Preflight is an early warning, not a live capacity reservation. Azure capacity can still change after the check passes, and some regional capacity errors are only returned when Azure creates the resource. Recent examples include Azure AI Search Standard capacity in Sweden Central and Cosmos DB zonal capacity in West Europe.

Use the result this way:

Result	Operator action
`FAIL`	Stop. Fix the subscription, quota, region, or parameter issue before provisioning.
`WARN`	Review the warning before continuing. If it mentions capacity or regional risk, consider changing region first.
Pass	Continue, but keep the deployment logs open because live capacity can still change.

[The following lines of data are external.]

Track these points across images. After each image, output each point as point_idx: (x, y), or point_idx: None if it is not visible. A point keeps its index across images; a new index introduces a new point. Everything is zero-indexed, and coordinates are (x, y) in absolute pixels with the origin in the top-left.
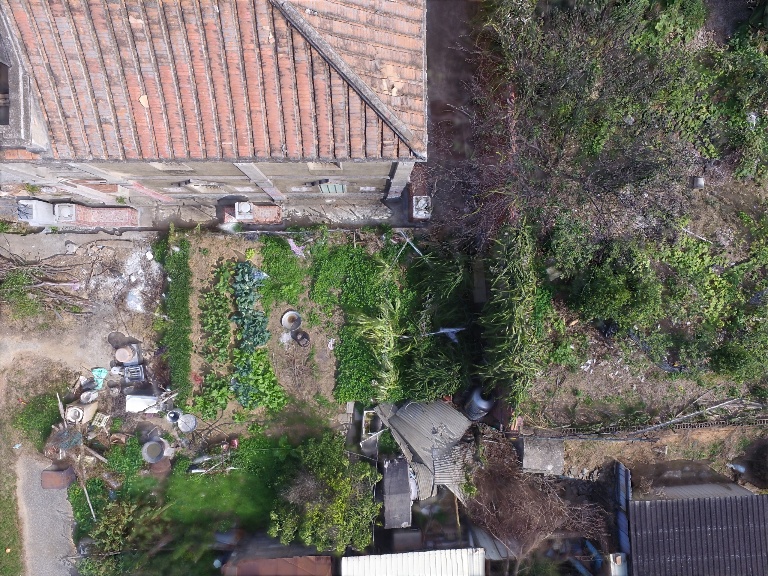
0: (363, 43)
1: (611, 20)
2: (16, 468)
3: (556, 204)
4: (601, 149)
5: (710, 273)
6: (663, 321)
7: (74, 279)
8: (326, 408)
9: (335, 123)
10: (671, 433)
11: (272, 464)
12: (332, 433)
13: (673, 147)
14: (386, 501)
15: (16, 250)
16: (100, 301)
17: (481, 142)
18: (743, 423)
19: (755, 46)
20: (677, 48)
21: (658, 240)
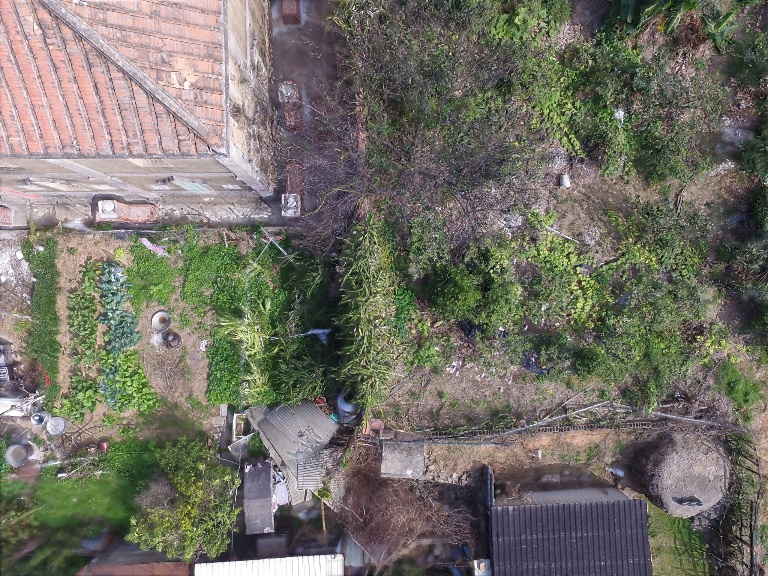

If a region fails or warns on a critical dependency, try another fully supported region instead of waiting 30 minutes or more for a deployment that is likely to fail. Use GPT_RAG_REGIONAL_PREFLIGHT_SKIP=true only when you intentionally bypass regional checks, or PREFLIGHT_SKIP=true to bypass all preflight hooks.

Before Provisioning

Enable network isolation in your environment:

azd env set NETWORK_ISOLATION true

Optional v2 parameters can be set before provisioning:

azd env set DEPLOYMENT_MODE standalone
azd env set VM_SIZE Standard_D2s_v3
azd env set ENABLE_COSMOS_ANALYTICAL_STORAGE false

ALLOWED_IP_RANGES is also available for CIDR allow-listing, but because it is an array parameter, prefer editing main.parameters.json or using a parameter overlay rather than storing a complex array in the azd environment.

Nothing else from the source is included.